Comme tous les ans, l'ONG Global Footprint Network (GFN)  calcule la date à laquelle la consommation des hommes en ressources naturelles a épuisé ce que la planète est capable de fournir en une année. Et pour l'année 2010, la date fatidique s'avère être  21 août. "Ce qui signifie qu'il aura fallu moins de neuf mois pour épuiser le budget écologique de l'année", relève le président de GFN, Mathis Wackernagel.
L'année dernière, la limite avait été atteinte le 25 septembre, mais ce n'est pas parce que la consommation s'est emballée, souligne-t-il.  "C'est juste que cette année, on a révisé toutes nos données et on s'est rendu compte que jusqu'ici, on avait surestimé la productivité des forêts et des pâturages: en clair, on avait exagéré la capacité de la Terre" à se régénérer et à absorber nos excès.
 "On refait les calculs chaque année et on essaie de ne pas exagérer: si on ne sait pas ou si on a un doute, on prend les données les plus conservatoires". GFN calcule ainsi les fournitures de services et de ressources par la nature et les compare à la consommation humaine et à ses rejets - déchets mais aussi émissions polluantes comme le CO2.

La Terre
Dès samedi la Terre vit à crédit selon  Global Footprint Network

"Arriver à ce que la population mondiale commence à décroître"
 
"A la fin des années 1980, notre empreinte écologique était globalement équivalente à la taille de la terre.

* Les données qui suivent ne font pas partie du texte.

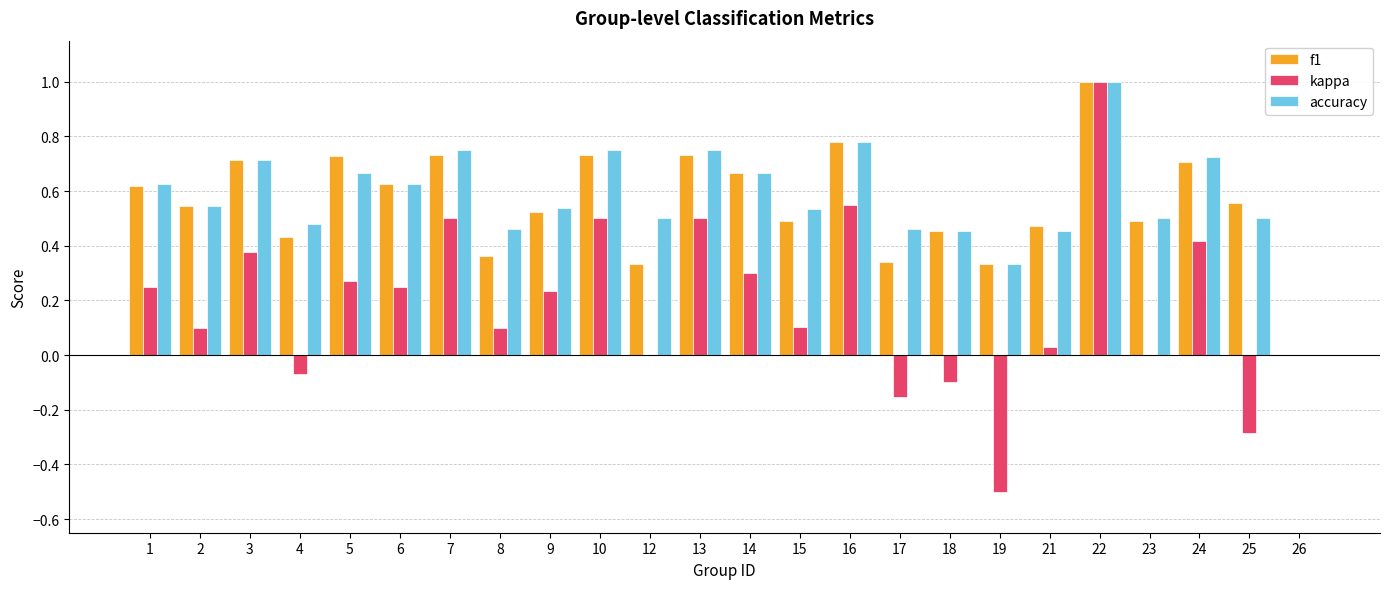

What is the maximum value for accuracy?

1.0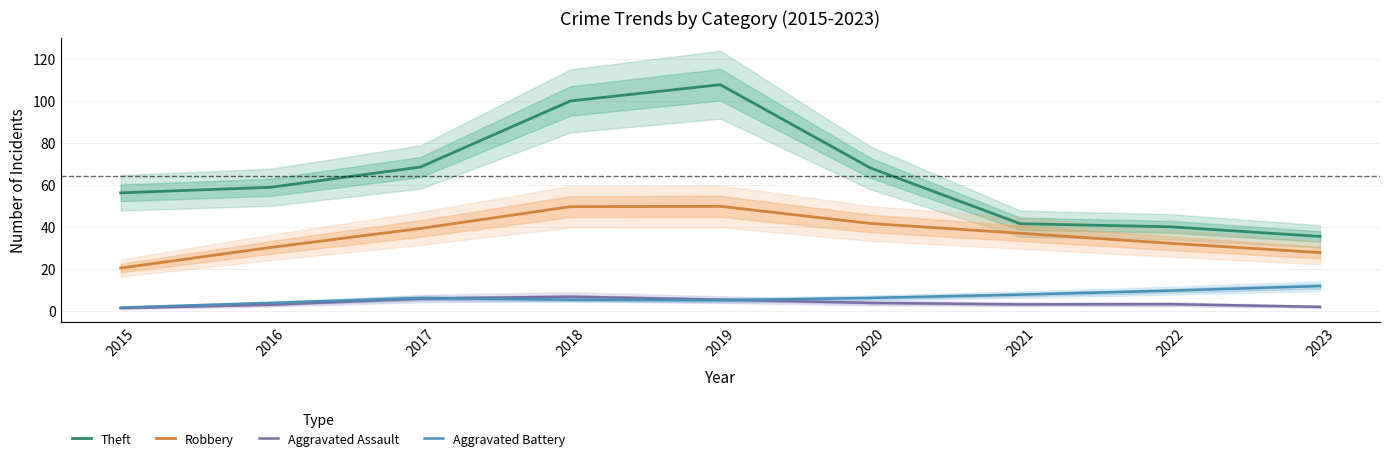

The value of Aggravated Battery at 2023 is 4.5. True or false?

False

Aujourd'hui, c'est 50% de plus", insiste l'ONG. . "Le changement climatique, la perte de biodiversité, la déforestation, les pénuries d'eau et de nourriture sont autant de signes que nous ne pouvons plus continuer de consommer à crédit". S'alarme M. Wackernagel.
Pour inverser la tendance, il faut "arriver à ce que la population mondiale commence à décroître", un tabou qui se lève peu à peu parmi les démographes et les défenseurs de l'environnement, y compris au sein des Nations unies. "Les gens pensent que ce serait terrible, pour nous ce serait en fait un avantage économique. Mais c'est un choix. On n'en veut pas encore", assure M. Wackernagel.